## TRY IT
Write every entry out again with no changes, and leave the images behind.
Content starts
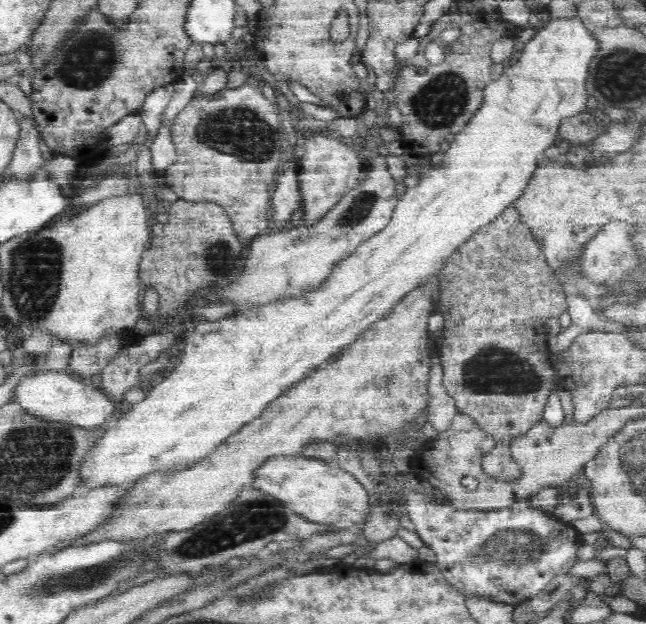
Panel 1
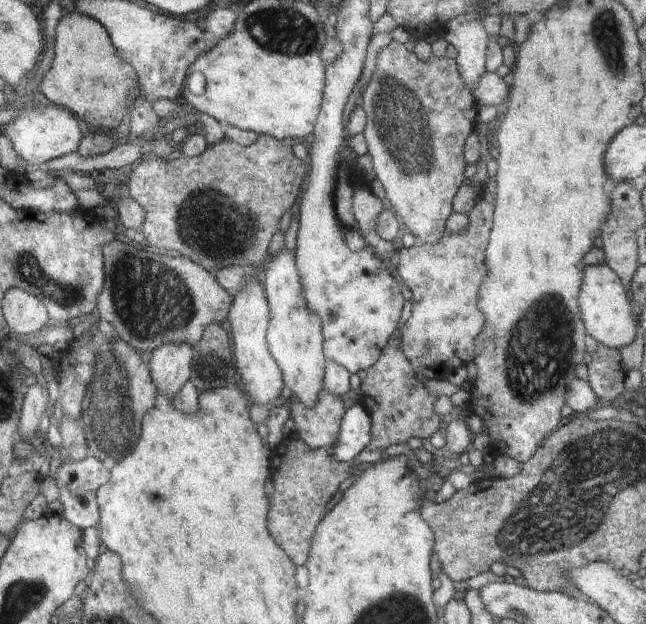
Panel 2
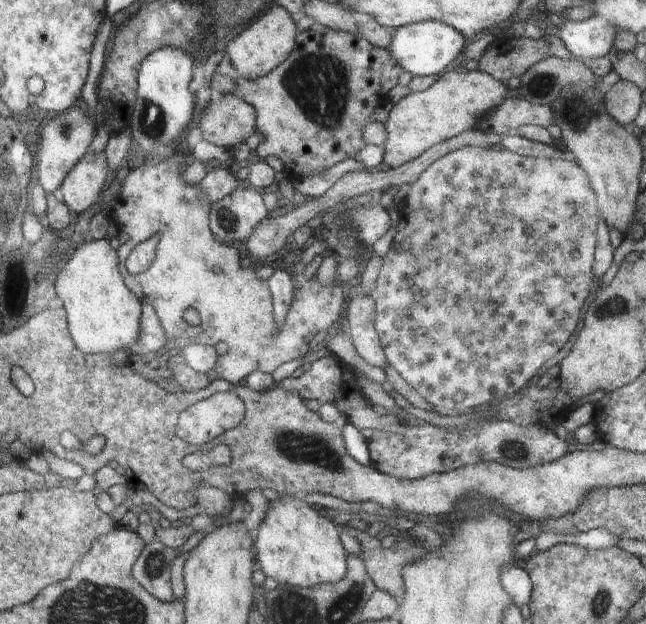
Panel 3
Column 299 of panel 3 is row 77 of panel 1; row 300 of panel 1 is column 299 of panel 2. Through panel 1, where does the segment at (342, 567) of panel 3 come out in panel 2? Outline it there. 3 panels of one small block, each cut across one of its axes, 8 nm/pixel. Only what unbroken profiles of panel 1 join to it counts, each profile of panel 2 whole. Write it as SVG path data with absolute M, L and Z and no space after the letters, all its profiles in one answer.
M285 247L264 268L264 288L270 306L267 345L284 373L284 384L290 388L292 397L307 407L313 407L324 389L326 374L323 324L321 318L309 309L296 262L295 251Z

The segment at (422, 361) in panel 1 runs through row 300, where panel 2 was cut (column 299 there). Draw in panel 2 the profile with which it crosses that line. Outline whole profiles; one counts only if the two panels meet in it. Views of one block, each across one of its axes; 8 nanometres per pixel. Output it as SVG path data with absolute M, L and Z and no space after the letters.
M324 388L313 407L307 407L298 399L292 397L292 402L289 406L291 418L293 418L295 422L295 428L300 435L300 439L306 441L310 448L331 450L334 444L338 442L344 415L347 414L347 410L349 409L346 408L346 404L344 404L346 397L347 396L336 396L328 389Z

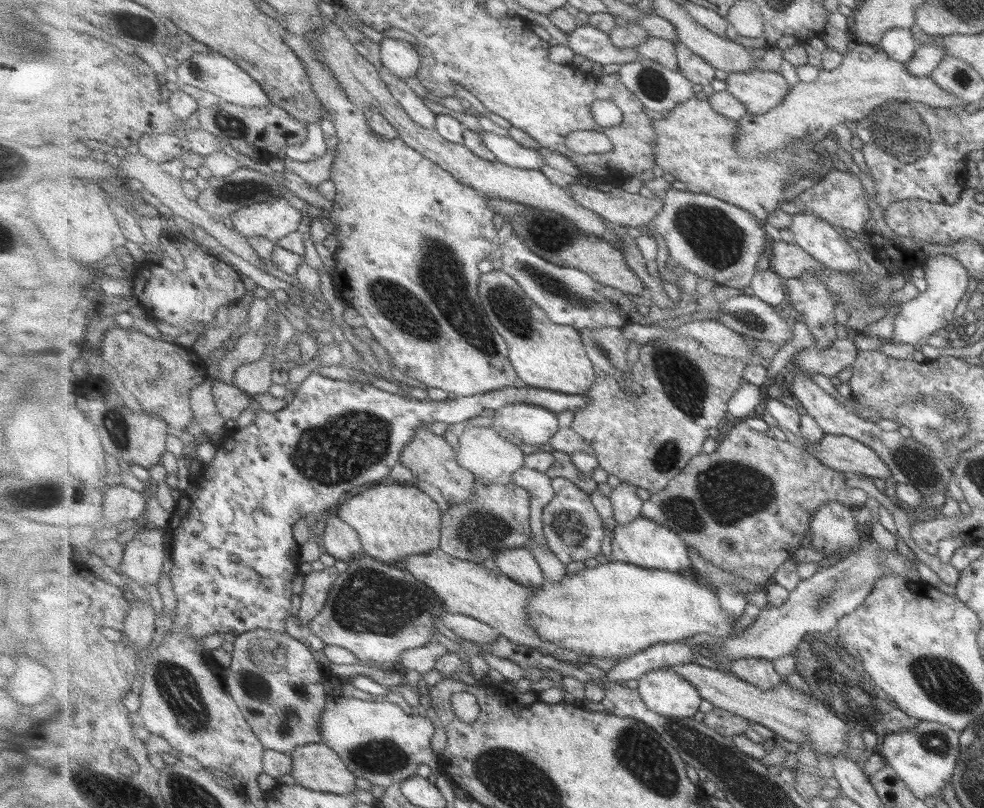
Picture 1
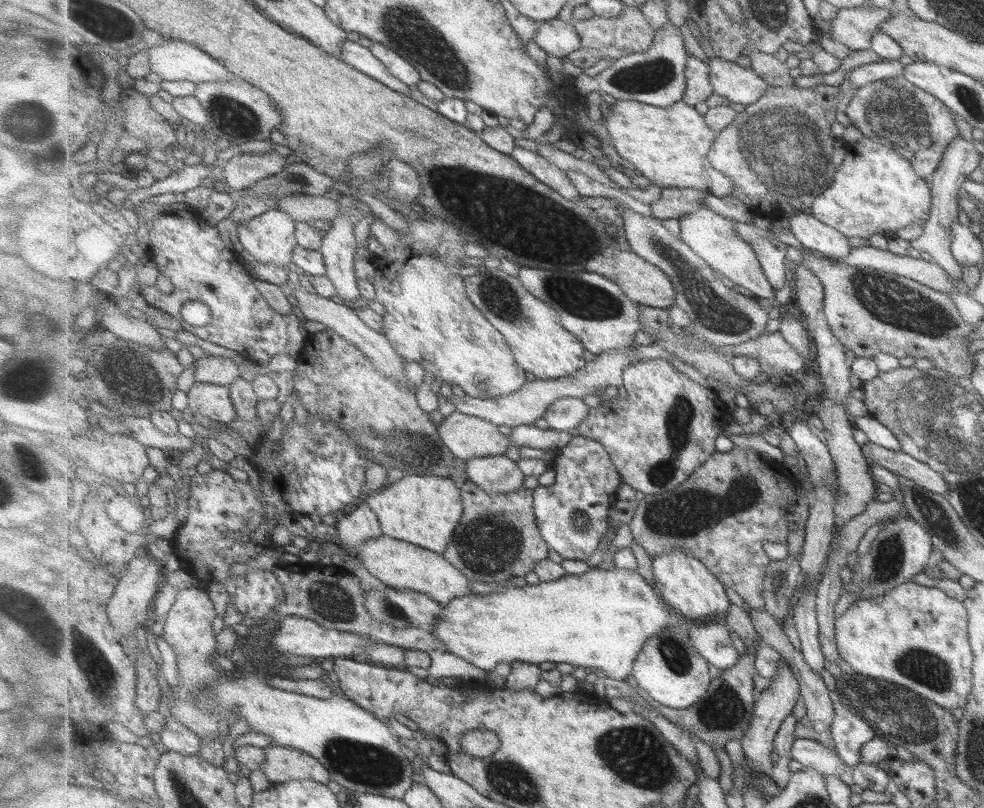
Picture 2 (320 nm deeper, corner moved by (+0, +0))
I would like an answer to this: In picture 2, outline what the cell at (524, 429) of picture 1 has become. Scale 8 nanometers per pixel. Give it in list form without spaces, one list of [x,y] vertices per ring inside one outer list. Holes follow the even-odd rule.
[[[563,398],[555,402],[555,405],[547,411],[543,419],[553,430],[571,431],[587,420],[588,411],[591,411],[591,408],[588,408],[583,400]]]

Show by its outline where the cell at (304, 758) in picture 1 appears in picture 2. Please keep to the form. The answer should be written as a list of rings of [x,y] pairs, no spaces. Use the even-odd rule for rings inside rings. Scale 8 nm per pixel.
Content ends
## RESPONSE
Panel 1
Panel 2
Panel 3
Column 299 of panel 3 is row 77 of panel 1; row 300 of panel 1 is column 299 of panel 2. Through panel 1, where does the segment at (342, 567) of panel 3 come out in panel 2? Outline it there. 3 panels of one small block, each cut across one of its axes, 8 nm/pixel. Only what unbroken profiles of panel 1 join to it counts, each profile of panel 2 whole. Write it as SVG path data with absolute M, L and Z and no space after the letters, all its profiles in one answer.
M285 247L264 268L264 288L270 306L267 345L284 373L284 384L290 388L292 397L307 407L313 407L324 389L326 374L323 324L321 318L309 309L296 262L295 251Z

The segment at (422, 361) in panel 1 runs through row 300, where panel 2 was cut (column 299 there). Draw in panel 2 the profile with which it crosses that line. Outline whole profiles; one counts only if the two panels meet in it. Views of one block, each across one of its axes; 8 nanometres per pixel. Output it as SVG path data with absolute M, L and Z and no space after the letters.
M324 388L313 407L307 407L298 399L292 397L292 402L289 406L291 418L293 418L295 422L295 428L300 435L300 439L306 441L310 448L331 450L334 444L338 442L344 415L347 414L347 410L349 409L346 408L346 404L344 404L346 397L347 396L336 396L328 389Z

Picture 1
Picture 2 (320 nm deeper, corner moved by (+0, +0))
I would like an answer to this: In picture 2, outline what the cell at (524, 429) of picture 1 has become. Scale 8 nanometers per pixel. Give it in list form without spaces, one list of [x,y] vertices per ring inside one outer list. Holes follow the even-odd rule.
[[[563,398],[555,402],[555,405],[547,411],[543,419],[553,430],[571,431],[587,420],[588,411],[591,411],[591,408],[588,408],[583,400]]]

Show by its outline where the cell at (304, 758) in picture 1 appears in picture 2. Please keep to the form. The answer should be written as a list of rings of [x,y] pairs, no spaces. Use the even-odd rule for rings inside rings. Scale 8 nm per pixel.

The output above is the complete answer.